My beef with the new generation of 100Mp cameras is that they bring me too far in the objective direction, their default look being more clinical, and my PP skills might not be good enough to counter this baked-in curse.
When forum brawls oppose clans about a lens, some will claim it rubbish because of its lowly MTF curves (particularly curves measured by some dude in a basements, those are the best MTFs to argue about) while others will revel in its drawing (lens drawing being an unmeasurable vacuous term to the first camp, of course). Plotting both camps along the objective – subjective axis helps us reconcile the two. Both can be “right” from their relative point of view.
So, let’s set the film vs digital divide aside for a moment. It’s fair to say some photographers are using film for the lifestyle statement, and that film imposes a processing workflow that’s not easy for everyone to live with (like some blogger dude living in a French backwater village, for instance). And I don’t think film is inherently better than digital (or vice versa), only that film manufacturers used to spend an enormous amount of time and R&D budgets honing the overall aesthetics of their filmstock, with all its technical limitations, whereas sensor manufacturers have tried to get rid of those limitations, sometimes introducing others such as highlight clipping, and letting aesthetics fall where they might without giving them a second thought. Subjective vs Objective.

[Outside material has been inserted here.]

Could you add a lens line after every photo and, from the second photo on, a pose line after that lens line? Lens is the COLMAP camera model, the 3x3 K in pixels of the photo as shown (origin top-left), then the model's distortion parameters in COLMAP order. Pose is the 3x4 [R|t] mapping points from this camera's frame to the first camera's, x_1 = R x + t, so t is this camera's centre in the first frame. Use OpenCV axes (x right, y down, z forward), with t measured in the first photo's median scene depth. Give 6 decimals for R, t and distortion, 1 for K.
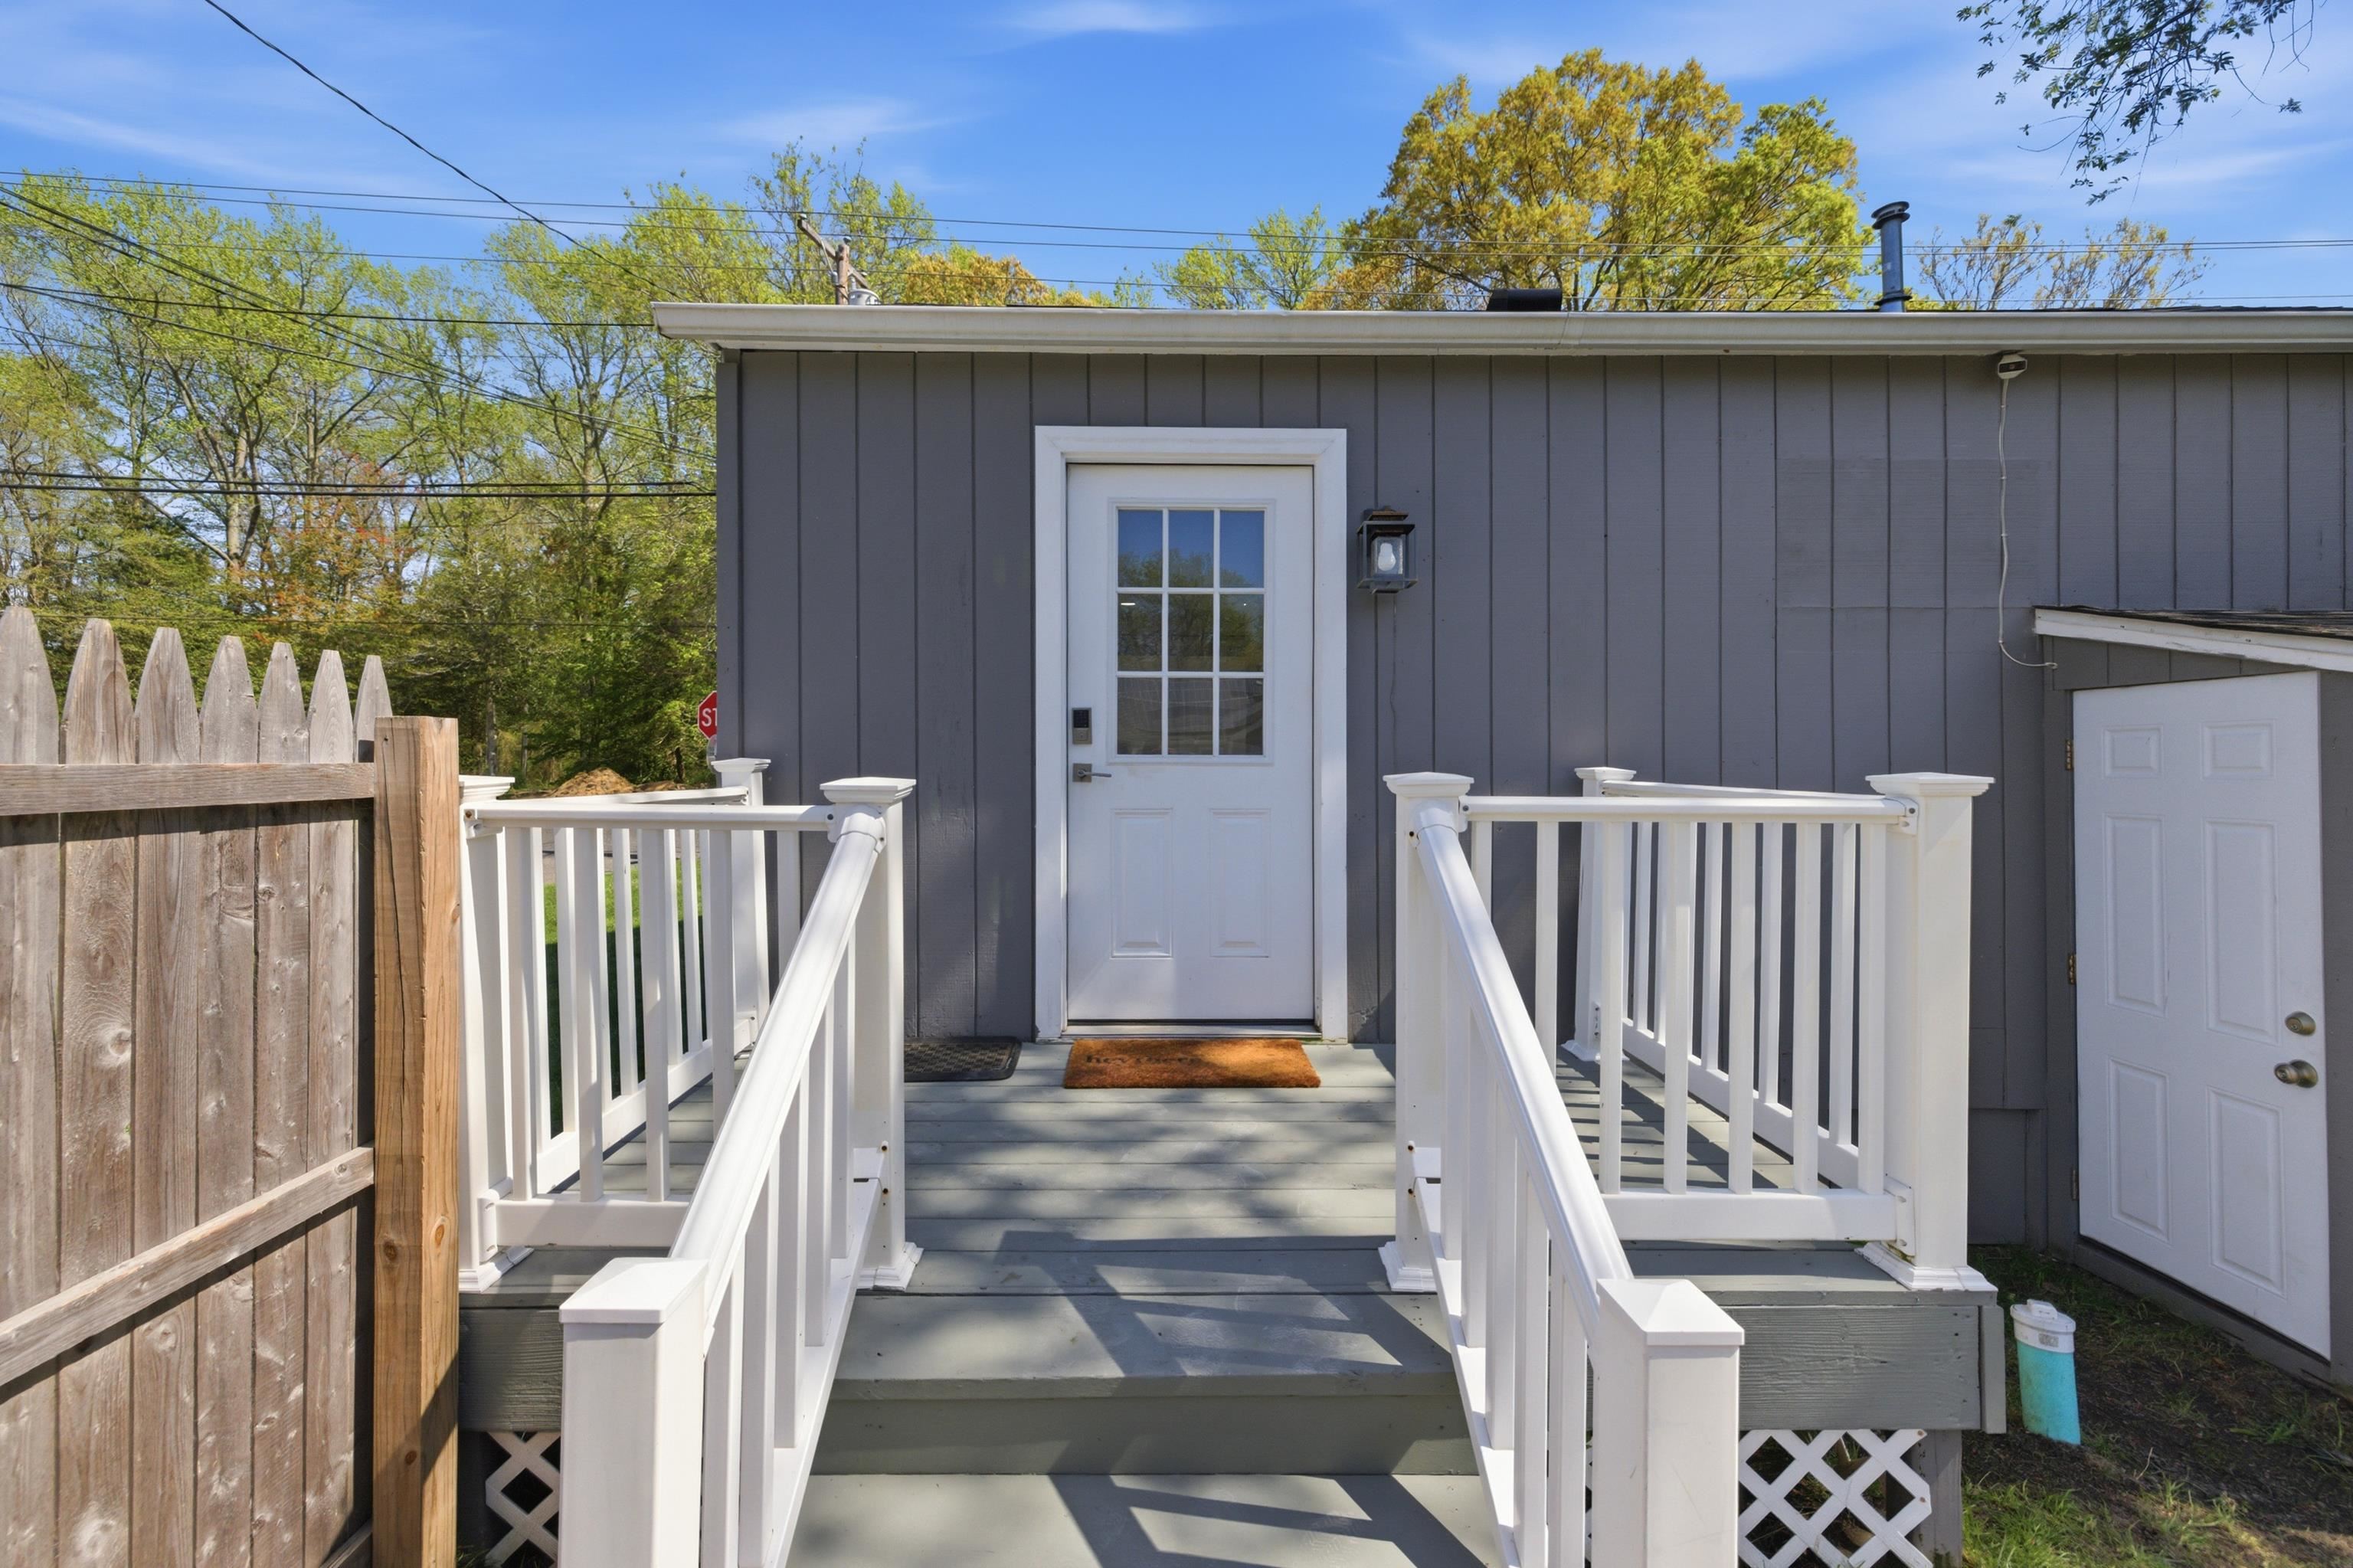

A good starting point for anyone to analyse their desires and gear needs, is probably to ponder on the position they want to occupy on the objective – subjective axis (keeping in mind that, as with most positioning efforts, the middle of the road is often the weakest place to be).
Pete Guaron’s comment on my last post illustrates haw firmly he wants to be in the realistic camp. His choice of gear (sharp lenses, fast AF, good lighting) and subject (bees in flight, for instance) work well together. And Nancee Rostad’s recent posts illustrate how confidently she dives into subjective experience pool, using screen grabs of a phone video of a car wash to produce abstracts that have a strong impact on viewers.
Both options are perfectly valid. The only bad one would be to mix and match, not knowing where we stand and what we strive for.